Gogol'den Bir Klasik : 'Müfettiş' (Tiyatro Kedi) - Ege Küçükkiper
Gogol'ün 1834'te yazdığı, ülkemizde sıkça sahnelenen klasik eseri Müfettiş, bu sezon Tiyatro Kedi tarafından seyirci ile buluşturuluyor. Son zamanlarda özel tiyatroların klasiklere yöneldiklerini görüyorum. Ödenekli tiyatroların ise klasiklerden uzaklaştıklarını. Bu durumu özeller adına olumlu, ödenekliler adına olumsuz buluyorum. Müfettiş'i bilmeyen yoktur ama ben yine de bir özet geçeyim.
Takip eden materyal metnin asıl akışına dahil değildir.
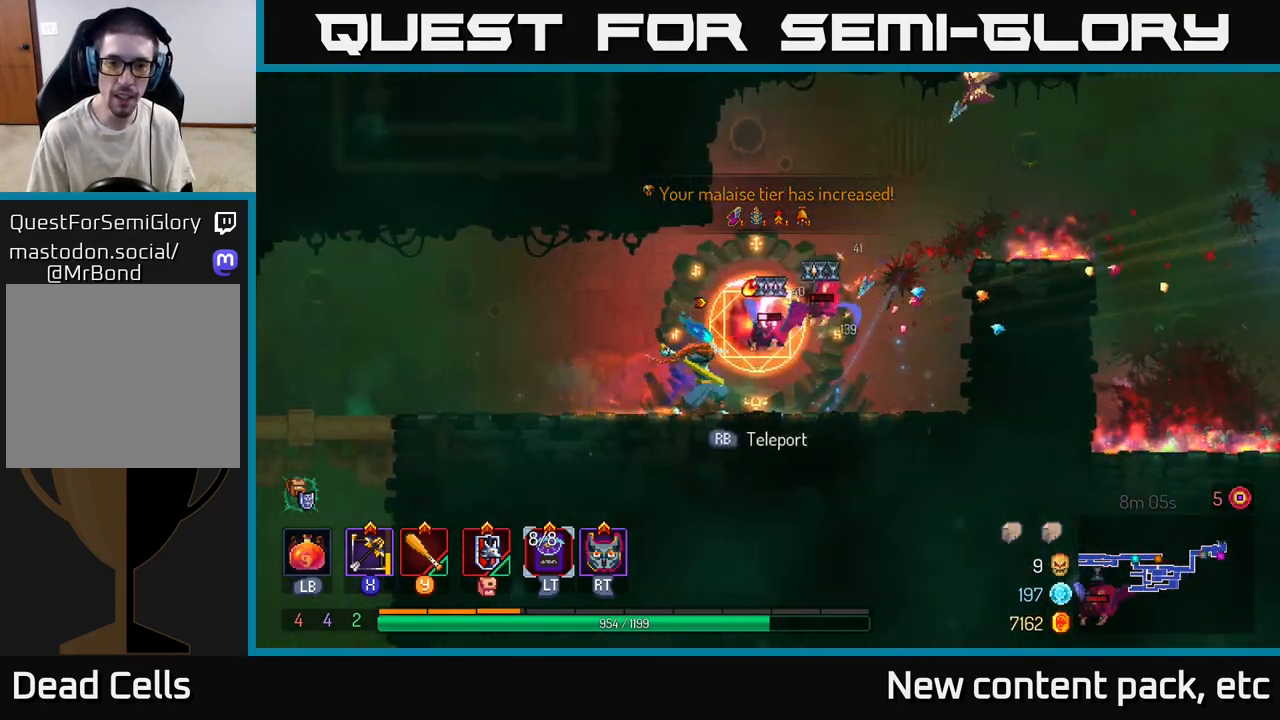
{"buttons": [], "left_stick": "right", "right_stick": "center", "events": [[33, "Y", "up"], [117, "Y", "down"], [200, "Y", "up"], [267, "Y", "down"], [350, "Y", "up"], [417, "left_stick", "right"]]}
İlçelerine, kimliğini gizleyen bir Müfettiş'in geleceğini öğrenen, Kaymakam, Öğretmen, Savcı, Düşkünler Evi Müdürü, Posta Müdürü ve diğerleri, yarattıkları çarpık sistemin müfettiş tarafından fark edilmesini önlemek amacıyla apar topar hazırlıklara başlarlar. Fakat gelenin bir müfettiş değil de, zengin bir toprak ağasının oğlu olduğundan bihaberdirler. Kendisini müfettiş sandıklarını anlayan toprak ağasının oğlu ise, durumu kendi lehine çevirerek, erkeklerin paralarını, kadınların da duygularını sömürür ve ilçeyi terk eder. Hata yaptıklarını anlayan memurlar, gerçek müfettişin geldiği haberini aldıklarında, oyun donarak son bulur.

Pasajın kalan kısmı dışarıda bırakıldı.